━━━ Texto dado

Las autoridades sanitarias e incluso la ministra de Asuntos Exteriores, Ann Linde, han estado culpando a los trabajadores precarios contratados por horas en residencias de ancianos (la mayor parte extranjeros) de extender el virus. Si ya el racismo iba en aumento antes de la pandemia, ahora la gente no tiene reparos en expresarlo abiertamente en la calle.
He tenido que escuchar cosas como que en España nos contagiábamos más por vivir muchas personas en un piso y por tener poca higiene personal y alimentarnos peor. He tenido que escuchar cómo se culpaba a la comunidad somalí de Estocolmo de extender el virus, obviando que muchos somalíes se contagiaron cuando trasladaban del aeropuerto a sus casas a viajeros que venían de países donde había contagios.
La culpa, como siempre, va a parar a los inmigrantes y los refugiados, mientras que los suecos siguen ignorando las reglas básicas de distancia social y con el buen tiempo se aglomeran en playas, parques, terrazas.

━━━━━━
━━━ Datos proporcionados

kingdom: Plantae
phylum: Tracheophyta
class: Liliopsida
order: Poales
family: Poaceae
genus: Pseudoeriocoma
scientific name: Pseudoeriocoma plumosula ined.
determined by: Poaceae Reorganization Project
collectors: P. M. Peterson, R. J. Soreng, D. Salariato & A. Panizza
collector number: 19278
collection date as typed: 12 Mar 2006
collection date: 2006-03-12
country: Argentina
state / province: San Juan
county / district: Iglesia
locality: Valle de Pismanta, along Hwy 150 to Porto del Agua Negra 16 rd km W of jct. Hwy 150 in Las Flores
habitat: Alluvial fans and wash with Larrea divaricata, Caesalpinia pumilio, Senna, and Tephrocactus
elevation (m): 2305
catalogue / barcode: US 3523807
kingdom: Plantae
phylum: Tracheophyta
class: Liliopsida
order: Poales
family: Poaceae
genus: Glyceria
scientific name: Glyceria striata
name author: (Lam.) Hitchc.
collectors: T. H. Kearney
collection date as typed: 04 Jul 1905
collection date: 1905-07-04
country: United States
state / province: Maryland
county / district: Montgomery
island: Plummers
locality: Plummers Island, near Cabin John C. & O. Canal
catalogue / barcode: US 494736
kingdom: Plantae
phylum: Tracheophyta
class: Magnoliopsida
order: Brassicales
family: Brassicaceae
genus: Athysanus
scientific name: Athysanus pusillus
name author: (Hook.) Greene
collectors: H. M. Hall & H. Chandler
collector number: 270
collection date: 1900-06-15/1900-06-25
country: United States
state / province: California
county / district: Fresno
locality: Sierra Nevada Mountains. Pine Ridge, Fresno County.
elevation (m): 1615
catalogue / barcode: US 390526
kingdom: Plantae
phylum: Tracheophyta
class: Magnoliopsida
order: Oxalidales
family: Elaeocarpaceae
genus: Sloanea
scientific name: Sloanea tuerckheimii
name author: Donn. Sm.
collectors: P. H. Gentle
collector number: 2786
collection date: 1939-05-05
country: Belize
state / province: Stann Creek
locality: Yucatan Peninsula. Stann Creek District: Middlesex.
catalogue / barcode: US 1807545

━━━━━━

** Enunciado de la tarea **
Escribe la continuación del texto sobre el racismo contra los inmigrantes en Suecia durante la pandemia, empezando justo después de su última oración. Las entradas no tienen ningún papel en esto.

** Resultado esperado **
Este fin de semana la televisión nacional sueca compartía imágenes del transporte público de Gotemburgo, autobuses y tranvías llenos de gente dirigiéndose a zonas de playa. Imágenes similares circulan en redes sociales sobre el hacinamiento en el transporte de Estocolmo. Mientras tanto, personas en grupos de riesgo llevan aisladas en sus casas desde abril por miedo a salir a la calle. Los ancianos en residencias llevan aislados meses sin contacto alguno con sus familiares.
El teletrabajo solo es asequible para la gente que puede trabajar desde casa, mientras que conductores de autobuses, camareros, maestros y todo el personal que trabaja cara al público debe trabajar sin medidas de protección y están expuestos al contagio cada día.
Muchas veces me planteo dejar el país, no solo por la xenofobia en aumento (el partido de extrema derecha, los Sverigedemokraterna, siguen segundos en intención de voto), sino por algo más complicado de explicar a los que no conocen la cultura sueca. La gente en España me dice que no me vuelva, que aquí tengo mucho más futuro. Pero esto va más allá de una gestión fallida de una pandemia y de la negativa rotunda a rectificar y a aceptar críticas.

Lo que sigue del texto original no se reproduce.